Die Geschichte um den Fuchs und seinen Gefährten wird ohne Worte erzählt, sorgt aber trotzdem für große Gefühle.

Die Welt von Spirit of the North 2 ist vollgepackt mit Geheimnissen und verwunschenen Orten, die eine monumentale und fast unheimliche Atmosphäre ausstrahlen. Diese Orte jagen den Spielern immer wieder wohlige Schauer über den Rücken. Ähnlich wie in Shadow of the Colossus wirken sie uralt und gewaltig. Die Spieler fühlen sich klein, unscheinbar und zugleich von einer tiefen Neugier getrieben. Sie wollen mehr über diese Schauplätze erfahren und herausfinden, was dort einst geschehen ist – ganz ohne, dass das Spiel ihnen dies direkt aufzeigt.

Fazit

Spirit of the North 2 baut auf vielen Stärken des Vorgängers auf. Die weitläufige, teils sehr leere Spielwelt wird hier gezielt als Stilmittel eingesetzt, das den Spielern ein Gefühl der Einsamkeit und Unbedeutsamkeit vermittelt. Umso stärker klammern sie sich an jedes kleine Puzzle und jeden geheimen Pfad, der neue Antworten und Aufgaben eröffnet. Auch die liebenswerten Tierhelden treiben die Spieler immer weiter. Während die Ambitionen der Open World in die richtige Richtung zielen, hätten sich viele bei den eigentlichen Spielmechaniken einen einfacheren Ansatz gewünscht. Manchmal ist weniger eben doch mehr, und nicht jedes Spiel muss mit der Fülle an Aufgaben und Optionen konkurrieren, die man von großen Studios wie Ubisoft kennt.

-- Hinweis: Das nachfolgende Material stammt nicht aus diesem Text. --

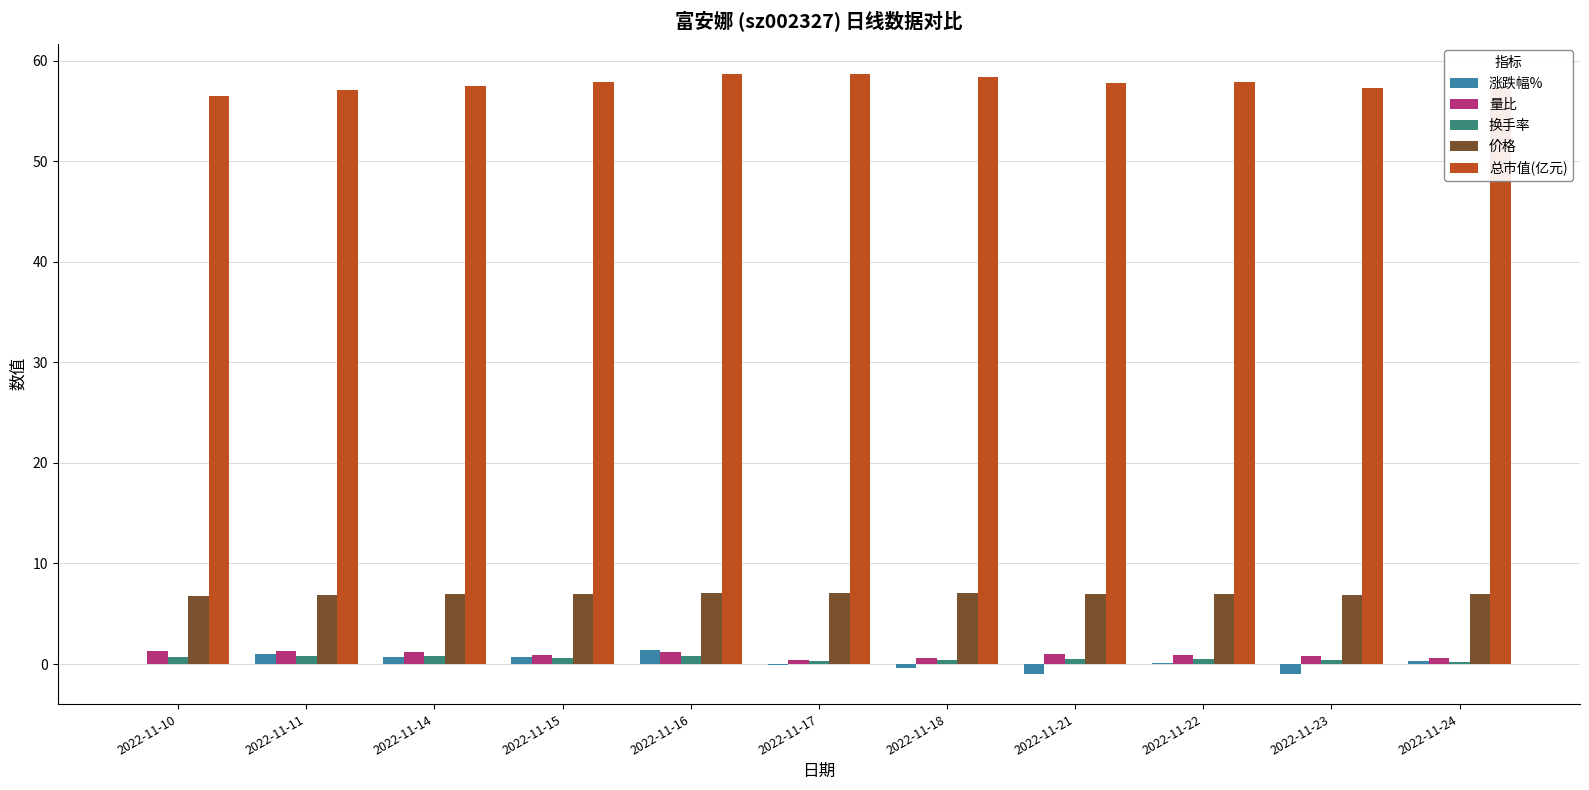

What is the greatest value displayed?

58.7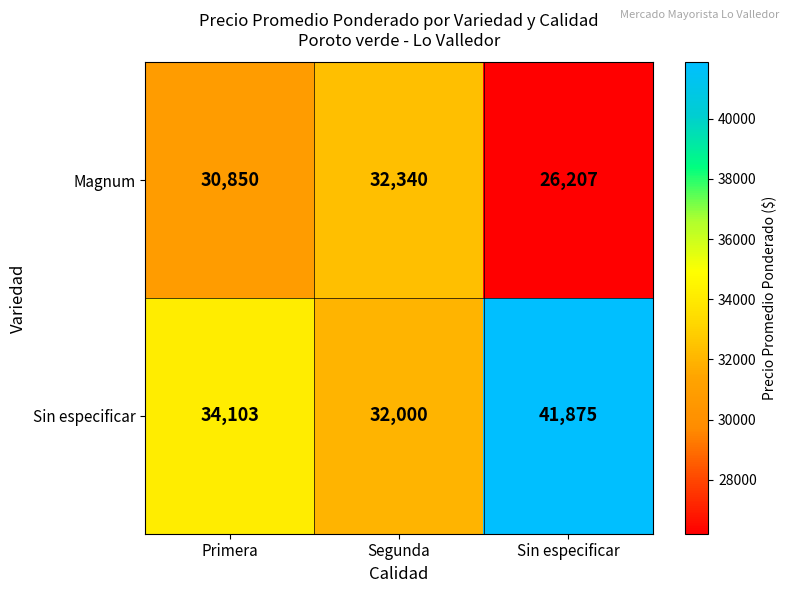

What is the difference between the highest and lowest values at Sin especificar?

15668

Spirit of the North 2 ist ein malerisches Open-World-Adventure, das mit einer dichten Atmosphäre begeistert und die Spieler in eine nordische Sagenwelt entführt. Obwohl die Spielmechaniken stellenweise überladen oder nicht ganz ausgereift wirken, sorgt die packende Geschichte in Verbindung mit dem Entdeckerdrang dafür, dass die Spieler immer weiter angetrieben werden.